THE LOCKDOWN: So it is about 10 days into the lockdown and none of us seems to be enjoying it. While some people have embarked on a journey of self-discovery, some have rendered themselves ‘useless’. What have you learnt?
The one thing we have all learned about ourselves is that we lead boring lives. Left to ourselves, there is nothing much for us to do. We are dependent on the joys of other people. We are dependent on the Friday nights, the unforgettable moments, the hoots, the boda bodas, the traffic jam. The peace we claim to love, we only love it from afar.
But that is not all there is to the lockdown. We have also learnt that you cannot satisfy Ugandans. When free food was given, they went ahead to ask for rice and charcoal. Some asked for cooking oil, spices and fruits. Others wondered: “This man has a farm; cannot he slaughter some animals?”
It has also become clear that our President could make a great TV presenter with his signature white shirts. Above all, with his signature lines such as: “Where are you going?” But then, what kind of presenter holds a ka-torch for a phone? We shall need to upgrade him on that front. We would not mind having Jenny Archie as a co-presenter, it is team natural hair.
Wives have been wearied of their jogging men. Husbands too cannot understand the new passion that their wives have developed. Where are all these people running to? What are they running for? But then, we understand Kiwatule, Najjera and issues of side-dishes. The President will address these in his next talk.
The lockdown finally revealed that a good number of Ugandan employees are not essential. Most have simply perfected the art of doing just enough so they are not fired. They have perfected the art of corporate speak, how to reply emails, how to appear serious in a meeting without adding any value.
What about transport money? Given that people were able to walk during this lockdown, it would make sense to cut down on the rates of transport money. We need to come up with standard fares and solve this issue permanently.
The lockdown also taught us that it is not good being a vulnerable poor while residing in Kiwatule, Naalya and Muyenga. The government does not care about the vulnerable poor masquerading as residents of these areas. When it came to free food, nothing was allocated to these areas.
What about the Covid-19 songs? We are currently the only country in the world with more Covid-19 songs than cases. For every case, we record a new song. Some of the songs even come in chapters. The man of ‘zero, zero’ is currently on chapter two. At this rate, the Corona songs will kill us faster than the virus.
Have you noticed the ‘Don’t Rush Challenge?’ Have you participated? It turns out for most of us, our wardrobe is limited, and these challenges are not a thing for everyone. Nonetheless, we have had the dancing pallbearers to keep us company…
If there is one thing Ugandans fear, it is LDUs. But now the name is now synonymous with pigs. Once at a pork joint, the new line is; “How much is a kilo of LDU?” One of these days, we may have to pay for these sins. Sooner than later.

Stored data:
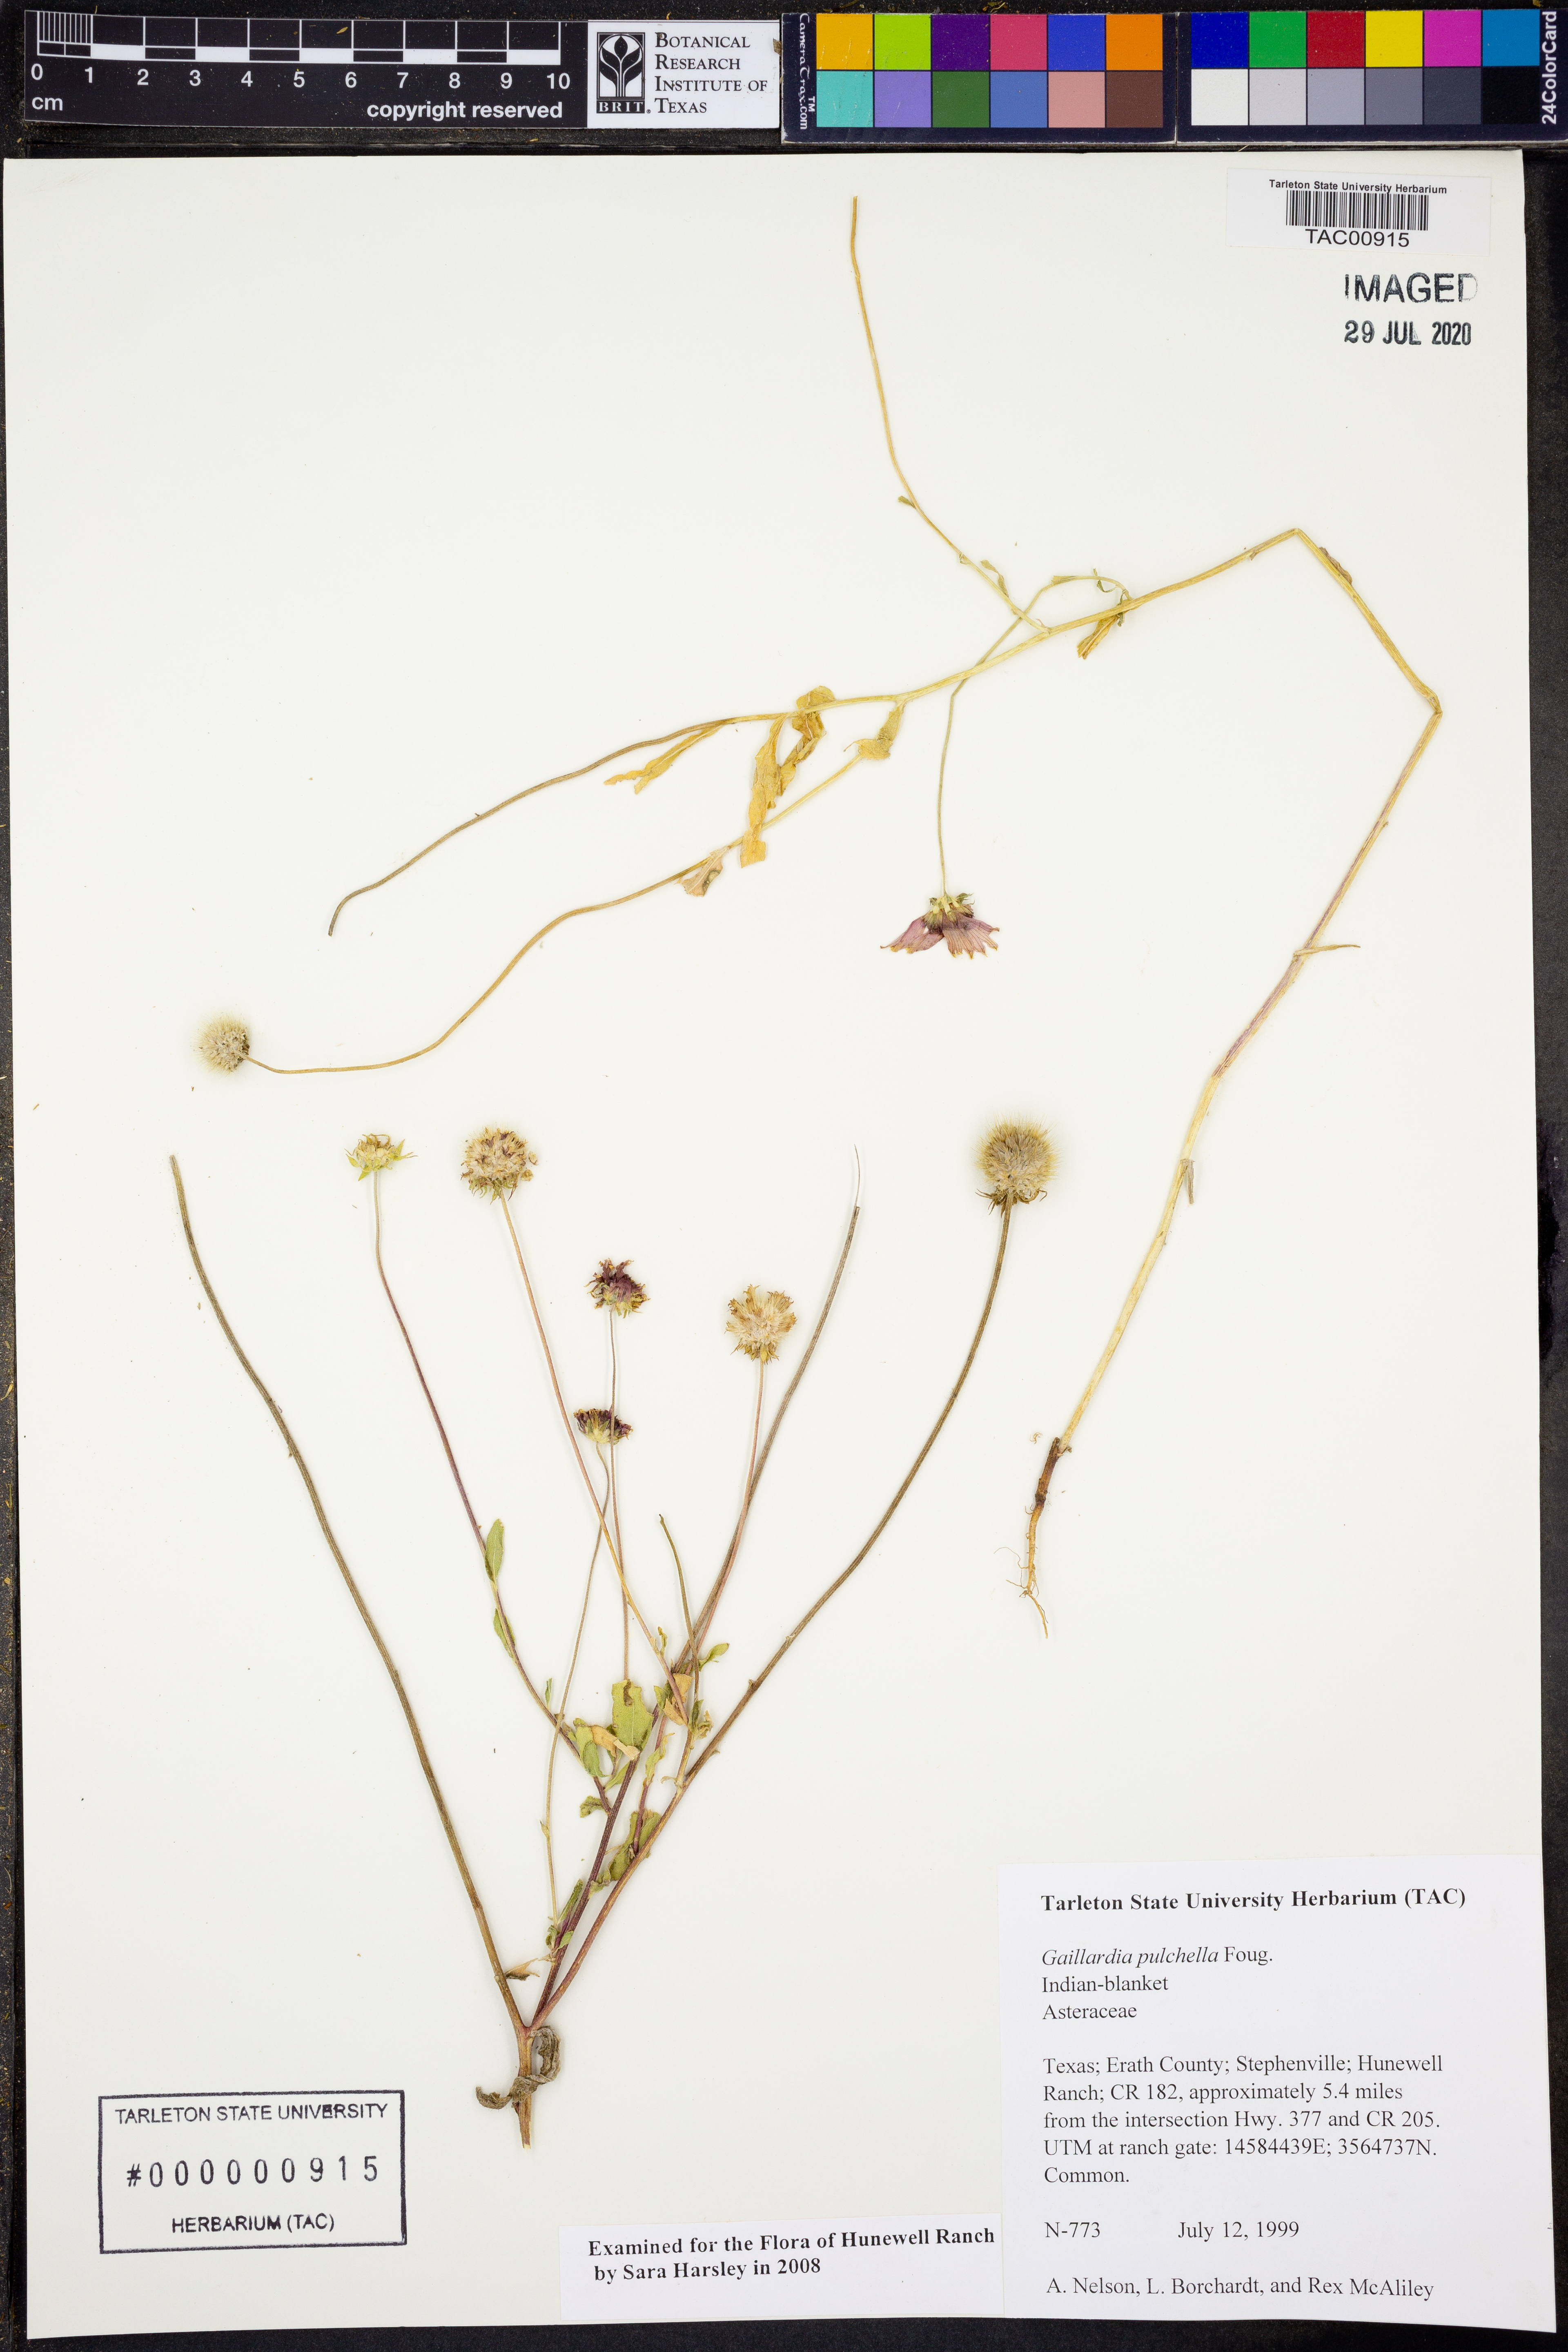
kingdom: Plantae
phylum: Tracheophyta
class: Magnoliopsida
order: Asterales
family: Asteraceae
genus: Gaillardia
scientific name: Gaillardia pulchella
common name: Firewheel
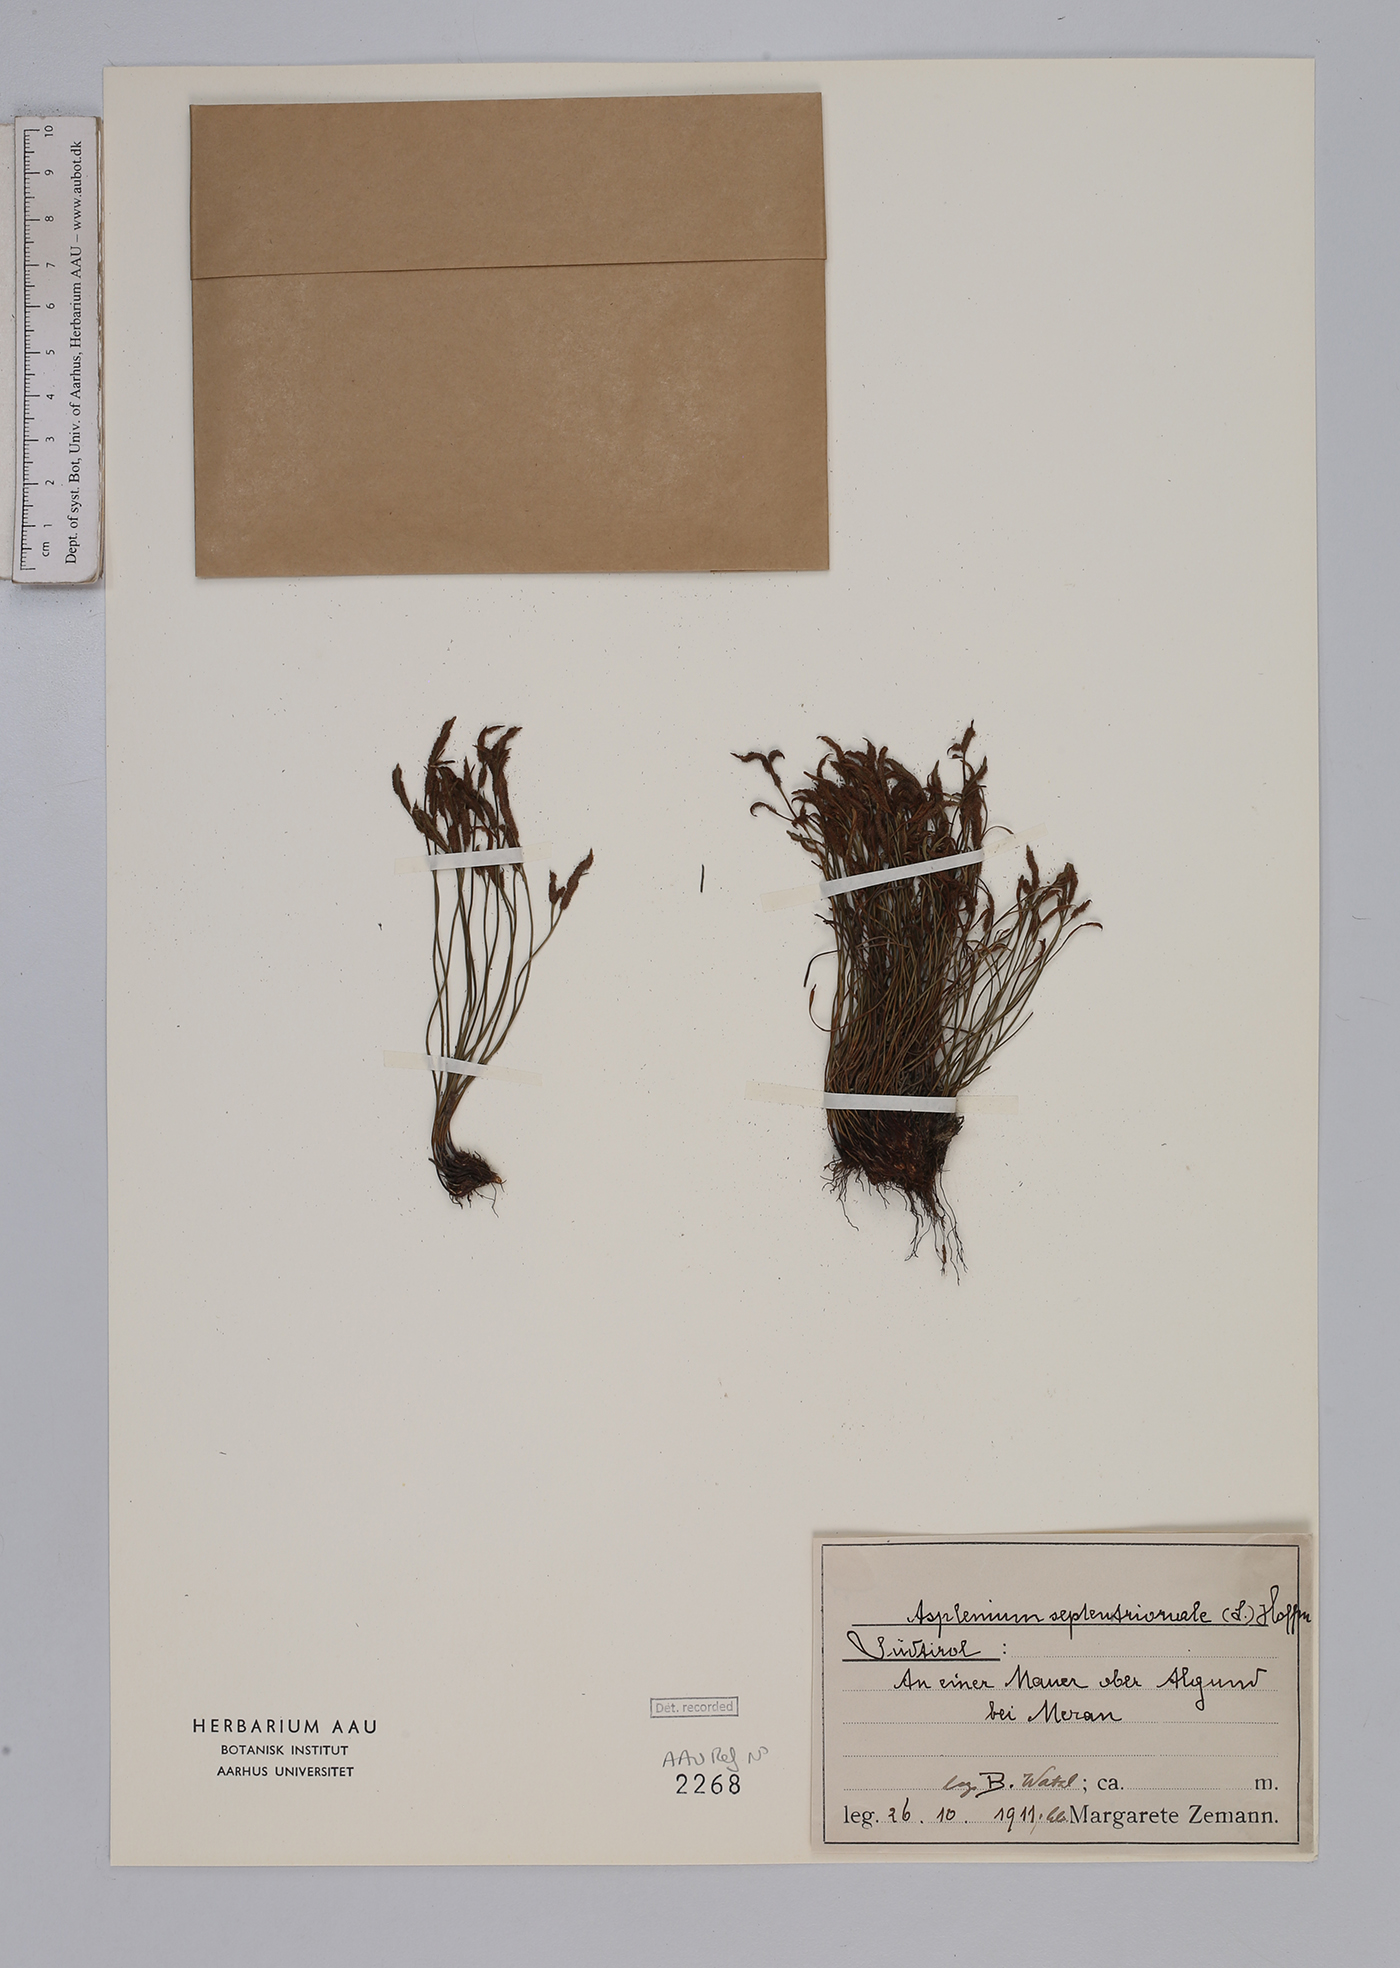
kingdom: Plantae
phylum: Tracheophyta
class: Polypodiopsida
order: Polypodiales
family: Aspleniaceae
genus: Asplenium
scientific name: Asplenium septentrionale
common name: Forked spleenwort
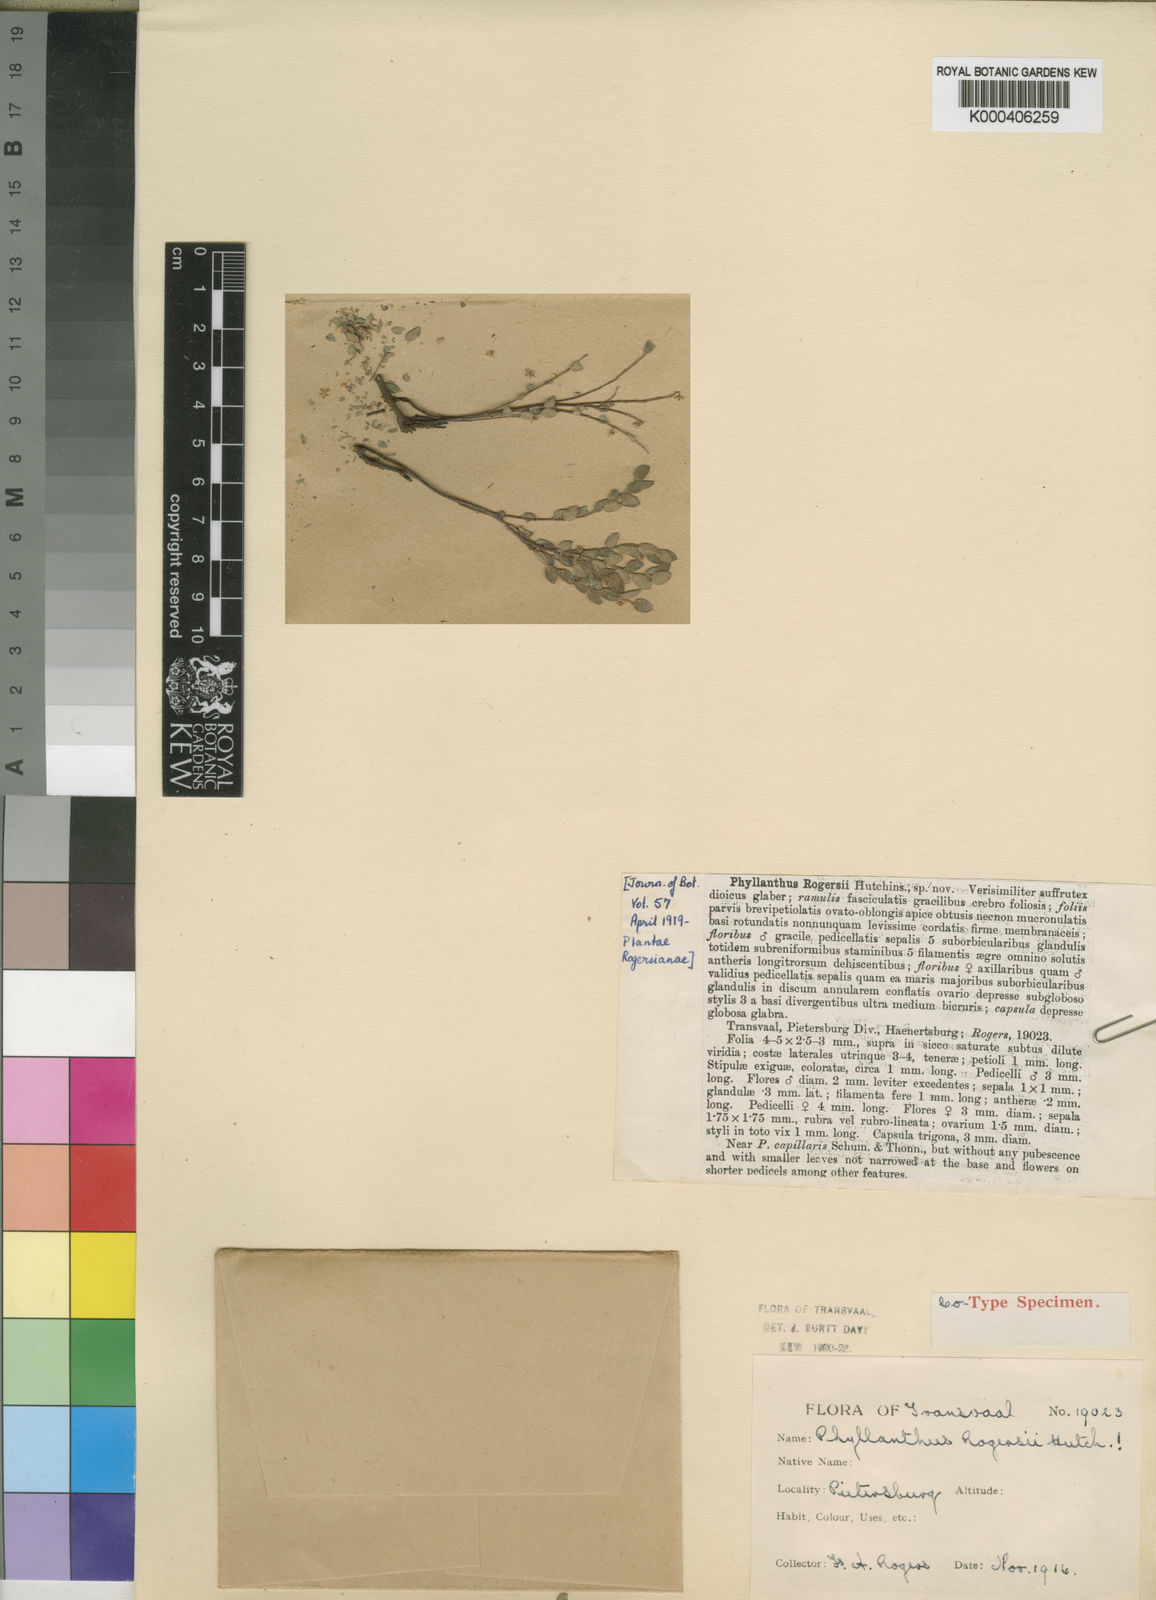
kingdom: Plantae
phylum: Tracheophyta
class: Magnoliopsida
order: Malpighiales
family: Phyllanthaceae
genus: Phyllanthus
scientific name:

▶ [PROBLEM A]: According to the lockdown piece, which areas were allocated no free food?
▶ [PROBLEM B]: Carry the lockdown piece forward from its last sentence.
The stored data lines are separate material and are not part of the lockdown piece.

▶ [RESULT A]: Kiwatule, Naalya and Muyenga.

▶ [RESULT B]:
People argued that Covid-19 has made everyone an expert. That had it been an economic recession, Andrew Mwenda would be shining on our ignorance. He would be telling us about the 1706 depression in Sweden when King Modecai was in charge. Unfortunately, with Covid-19, the old man is out of the trade. He can only wait for the Minister of Health just like the rest.
Despite all this, we still have people who comment with; ‘send’ on our WhatsApp statuses. Have you people not figured out ways to steal statuses without stressing us? Have you not heard of status saving apps?
But where are the other Presidents in these moments? Before Covid-19, the country had about five Presidents. How did they become extinct in less than a month? What happened to the Ghetto president? Should we put out a lost and found notice? Of course, people also complained about Prophet Mbonye’s decision to withhold his Corona virus prophecy. At first, one may want to agree with these people. On second thought, you soon notice that they have no reason to whine. The prophet has a mandate to choose which prophecies to give and to save for later moments. Is it his problem that you do not have direct flights to heaven? Maybe we should swallow a humble pie and request that he takes us along on his next meetings. He could even create a WhatsApp group with Jesus so that we can all talk to this man who has been away for 2,000 years.
But what happened to the Speaker’s Stanliser? What really went wrong? With a single spray, we were told Corona would be history in Uganda. It is now almost a month and we cannot find this stanliser. Should we assume it was used to chase the locusts? Should we assume Daddy Andre used all the Shs20m to buy this stanlizer?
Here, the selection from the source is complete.